On top of the Minolas family’s domestic disputes, Ionian Management has recently attracted unwanted attention from the federal government as well.
According to charges brought by the U.S. Attorney for the Virgin Islands in April, the crew of one of Ionian’s oil tankers — the Ocean Princess — repeatedly transferred oil from its cargo for its own use over the course of several years, falsified records to claim that the oil had come from a shore-side facility, and then lied to the Coast Guard about it. To make things worse, the oil in question had excessively high sulfur content, violating environmental regulations as well.
Ionian and its related entities have already pleaded guilty on all counts, and are set to be under probation for about four years. Sentencing is set for this August.

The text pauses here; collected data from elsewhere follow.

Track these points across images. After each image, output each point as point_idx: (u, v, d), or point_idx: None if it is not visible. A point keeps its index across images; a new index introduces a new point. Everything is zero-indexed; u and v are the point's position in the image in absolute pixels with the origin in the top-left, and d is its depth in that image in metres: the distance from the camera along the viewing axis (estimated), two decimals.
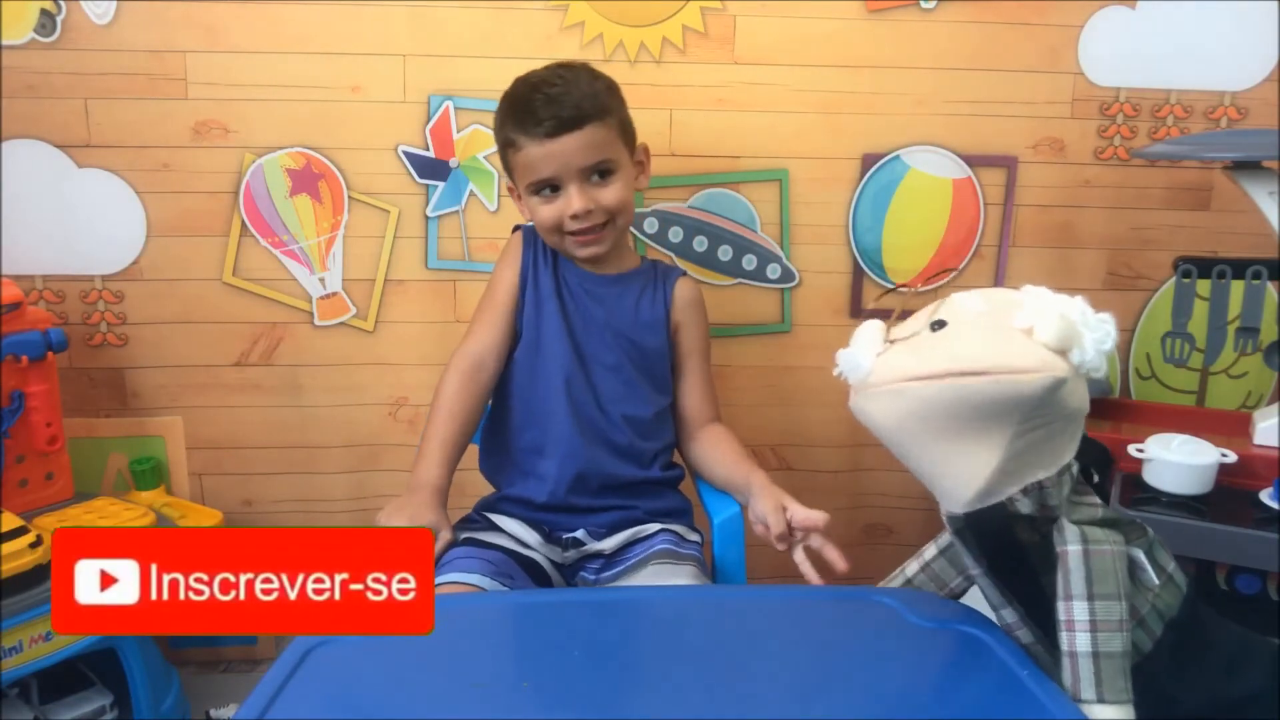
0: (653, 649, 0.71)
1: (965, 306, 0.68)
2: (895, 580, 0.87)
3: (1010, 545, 0.71)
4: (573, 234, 1.11)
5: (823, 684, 0.66)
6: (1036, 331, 0.62)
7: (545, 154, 1.08)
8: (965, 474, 0.67)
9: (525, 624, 0.74)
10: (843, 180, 1.47)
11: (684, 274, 1.24)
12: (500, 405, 1.19)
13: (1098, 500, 0.72)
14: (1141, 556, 0.71)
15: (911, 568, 0.85)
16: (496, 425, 1.19)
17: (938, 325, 0.67)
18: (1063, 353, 0.62)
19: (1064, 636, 0.67)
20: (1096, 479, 0.74)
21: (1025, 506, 0.67)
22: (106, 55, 1.36)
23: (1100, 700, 0.65)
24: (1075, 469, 0.70)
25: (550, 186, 1.10)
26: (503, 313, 1.17)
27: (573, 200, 1.09)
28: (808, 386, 1.54)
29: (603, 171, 1.10)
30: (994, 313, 0.66)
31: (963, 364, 0.62)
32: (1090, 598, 0.66)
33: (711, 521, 1.13)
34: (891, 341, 0.70)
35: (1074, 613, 0.66)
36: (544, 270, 1.18)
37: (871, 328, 0.71)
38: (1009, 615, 0.74)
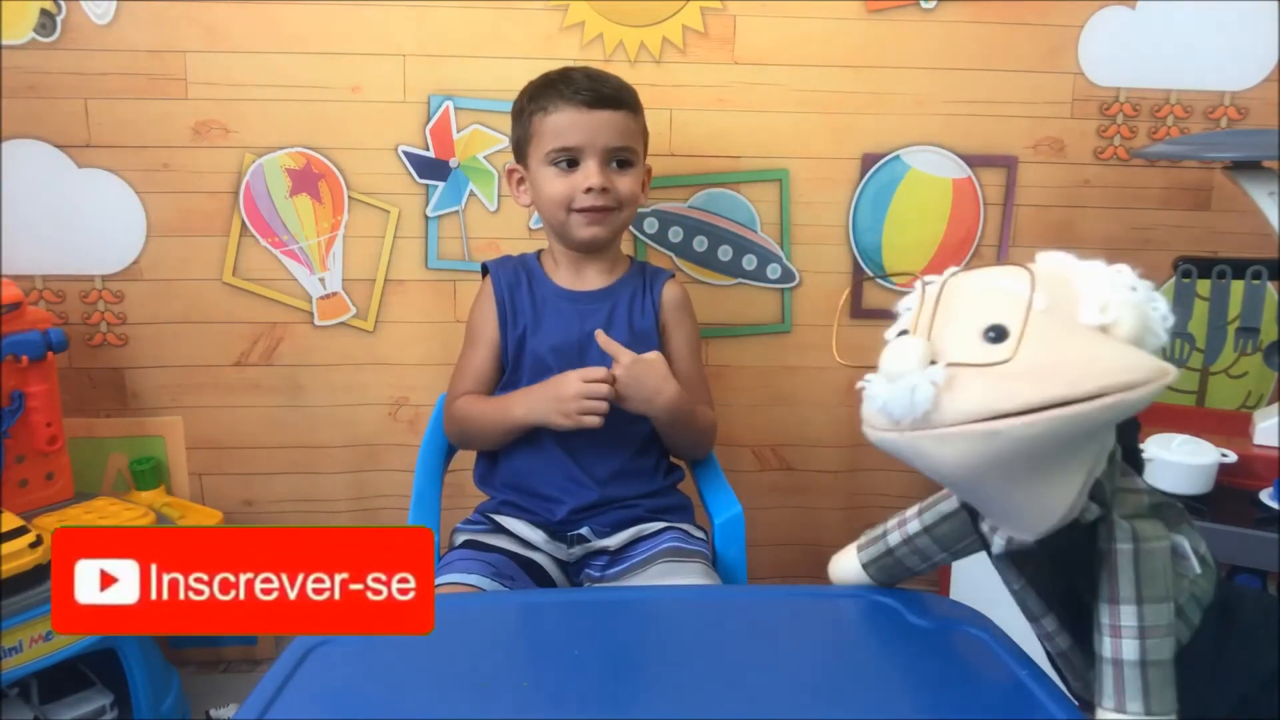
0: (653, 649, 0.71)
1: (1022, 305, 0.54)
2: (876, 547, 0.79)
3: (1065, 561, 0.64)
4: (581, 210, 1.11)
5: (822, 685, 0.66)
6: (1116, 329, 0.54)
7: (577, 122, 1.09)
8: (1052, 503, 0.59)
9: (525, 624, 0.74)
10: (843, 180, 1.47)
11: (671, 276, 1.22)
12: None
13: (1140, 484, 0.66)
14: (1185, 545, 0.66)
15: (894, 538, 0.77)
16: (490, 459, 1.18)
17: (996, 334, 0.54)
18: (1139, 342, 0.55)
19: (1107, 642, 0.61)
20: (1121, 452, 0.66)
21: (1091, 513, 0.61)
22: (106, 55, 1.36)
23: (1148, 713, 0.59)
24: (1118, 452, 0.64)
25: (569, 160, 1.11)
26: (488, 352, 1.17)
27: (591, 174, 1.10)
28: (808, 386, 1.54)
29: (622, 161, 1.12)
30: (1056, 309, 0.55)
31: (1068, 392, 0.51)
32: (1139, 601, 0.60)
33: (712, 521, 1.13)
34: (943, 364, 0.54)
35: (1121, 618, 0.60)
36: (523, 300, 1.17)
37: (912, 347, 0.55)
38: (1050, 623, 0.68)
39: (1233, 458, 1.15)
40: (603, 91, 1.11)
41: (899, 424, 0.55)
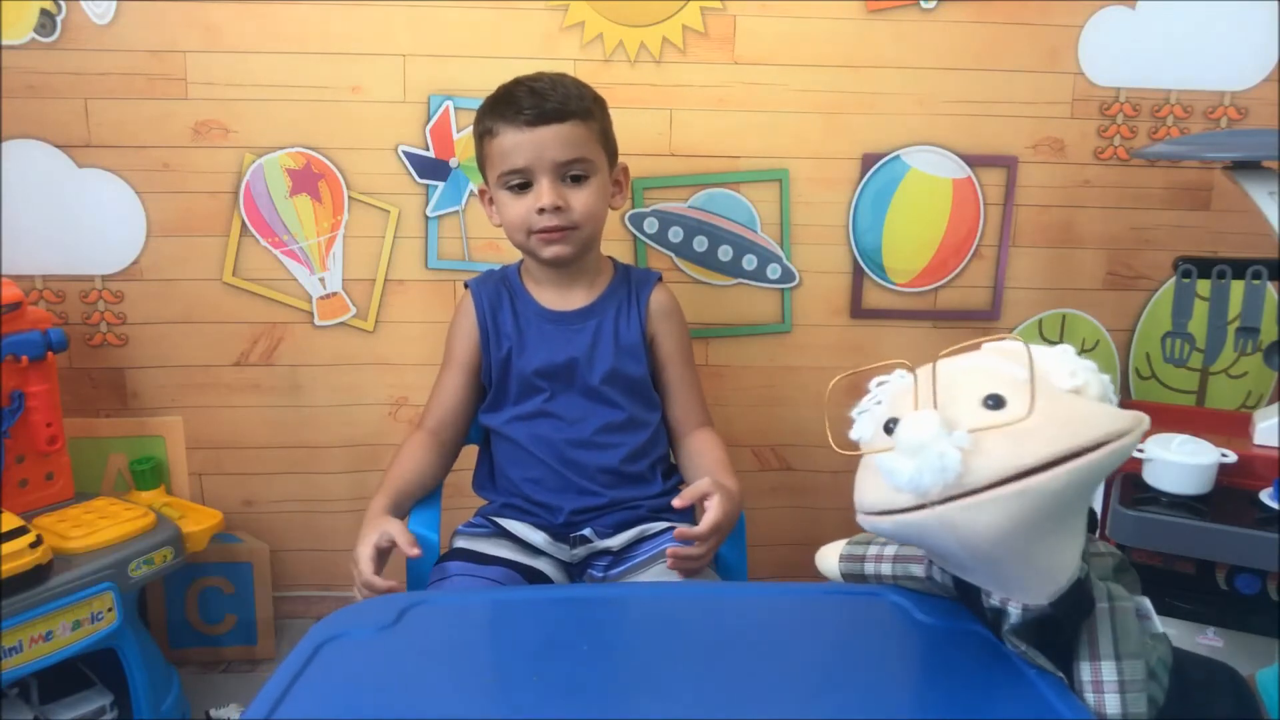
0: (662, 645, 0.70)
1: (1012, 376, 0.59)
2: (853, 565, 0.80)
3: (1066, 618, 0.66)
4: (539, 232, 1.09)
5: (830, 682, 0.66)
6: (1086, 391, 0.59)
7: (521, 142, 1.06)
8: (1066, 559, 0.62)
9: (538, 619, 0.74)
10: (843, 180, 1.47)
11: (659, 279, 1.20)
12: (486, 451, 1.19)
13: (1103, 548, 0.70)
14: (1147, 605, 0.68)
15: (869, 567, 0.79)
16: (488, 466, 1.18)
17: (995, 402, 0.58)
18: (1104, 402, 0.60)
19: (1090, 699, 0.64)
20: None
21: (1083, 571, 0.64)
22: (106, 55, 1.36)
23: None
24: None
25: (522, 182, 1.08)
26: (463, 374, 1.16)
27: (543, 194, 1.06)
28: (808, 386, 1.54)
29: (577, 175, 1.08)
30: (1037, 379, 0.59)
31: (1077, 441, 0.55)
32: (1117, 657, 0.63)
33: None
34: (964, 429, 0.57)
35: (1102, 673, 0.63)
36: (505, 320, 1.15)
37: (929, 418, 0.57)
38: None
39: (1233, 458, 1.15)
40: (545, 107, 1.05)
41: (926, 497, 0.56)
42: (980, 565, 0.63)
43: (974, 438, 0.56)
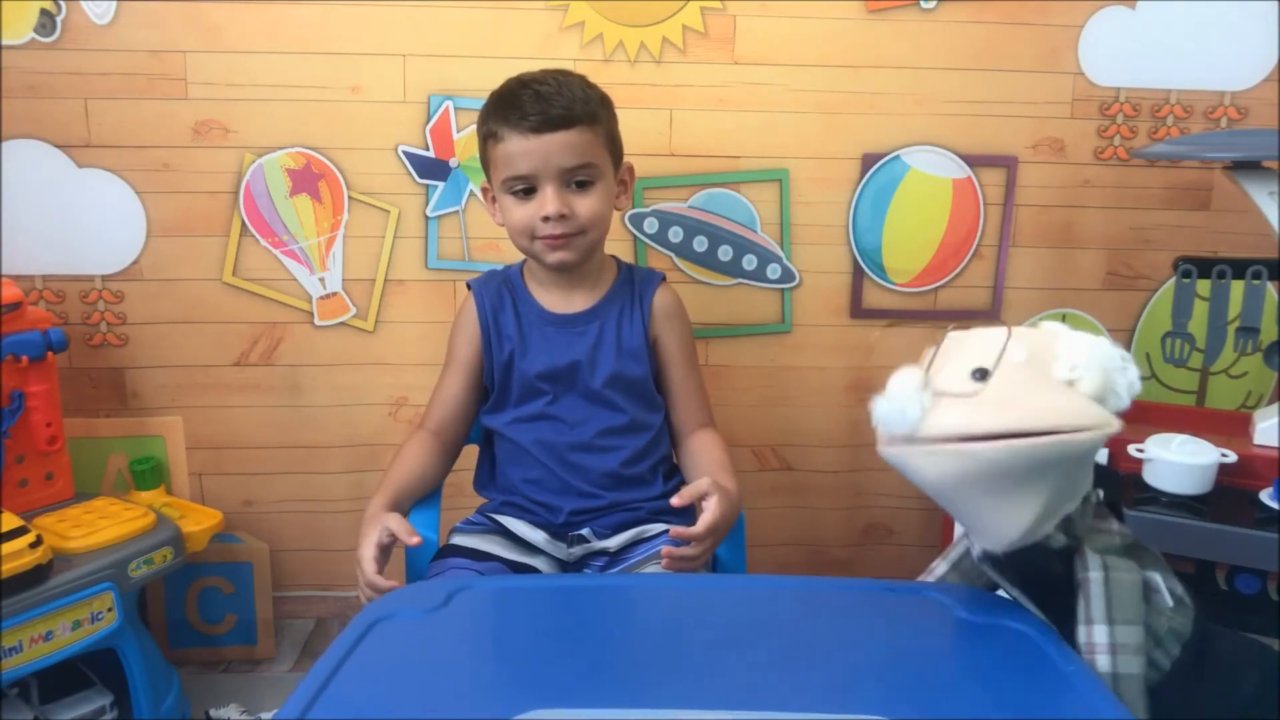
0: (711, 635, 0.70)
1: (1006, 356, 0.66)
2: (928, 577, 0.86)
3: (1043, 576, 0.73)
4: (543, 238, 1.08)
5: (869, 677, 0.66)
6: (1080, 385, 0.65)
7: (526, 149, 1.04)
8: (1011, 521, 0.68)
9: (585, 605, 0.74)
10: (843, 180, 1.47)
11: (662, 280, 1.19)
12: (487, 450, 1.19)
13: (1115, 528, 0.74)
14: (1157, 579, 0.73)
15: (940, 568, 0.84)
16: (489, 466, 1.18)
17: (980, 375, 0.66)
18: (1101, 400, 0.65)
19: (1085, 659, 0.68)
20: (1101, 496, 0.75)
21: (1057, 541, 0.70)
22: (106, 55, 1.36)
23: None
24: (1095, 496, 0.73)
25: (527, 187, 1.07)
26: (465, 375, 1.16)
27: (548, 201, 1.05)
28: (808, 386, 1.54)
29: (582, 181, 1.07)
30: (1034, 363, 0.66)
31: (1024, 424, 0.63)
32: (1110, 622, 0.68)
33: None
34: (935, 392, 0.67)
35: (1094, 636, 0.68)
36: (507, 321, 1.14)
37: (911, 375, 0.67)
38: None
39: (1233, 458, 1.16)
40: (550, 113, 1.03)
41: (894, 439, 0.67)
42: (939, 500, 0.71)
43: (935, 399, 0.66)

Ship registry data shows that Milonas’ Liberia-registered, Athens-headquartered corporation, Ionian Shipping & Trading, manages four oil and chemical tankers in the Caribbean – Ocean Princess, Ocean Moon, Ocean Sun and Ocean Astro.
A representative for Ionian Management declined to comment.
Complete chaos
In November, Spiros resigned from the board of Navigator Holdings Ltd., a major operator of gas transportation vessels headquartered in London. That same month, Antonia and Spiros moved into the triplex penthouse at Axia’s condominium, according to court filings. But the common charges and property taxes remain unpaid.
“Payment of charges and assessments relating to units owned by Axia Realty, LLC is the personal obligation of Spiros N. Milonas, which he has acknowledged, has paid in the past and has attempted to pay currently, but which his daughters have deliberately prevented him from paying,” Antonia’s lawyer said in an email this April to representatives of the other unit owners, who now foresee dire consequences for the building in the near future.
“Without electricity to the common areas, the Building’s fire alarm panels will be non-functioning, the intercom system will be offline, video surveillance will cease operating, and the Building’s elevator will be inoperable,” a recent filing predicts.
“Without a staff, the Building’s common areas will not be attended to and Building-wide trash removal will cease. Without a doorman or operating intercom system, anyone will be able to enter the Building at any day or time, raising serious safety and security concerns.”
Axia and Ionian have yet to respond to the unit owners’ lawsuit. Their time to respond has been extended to early July.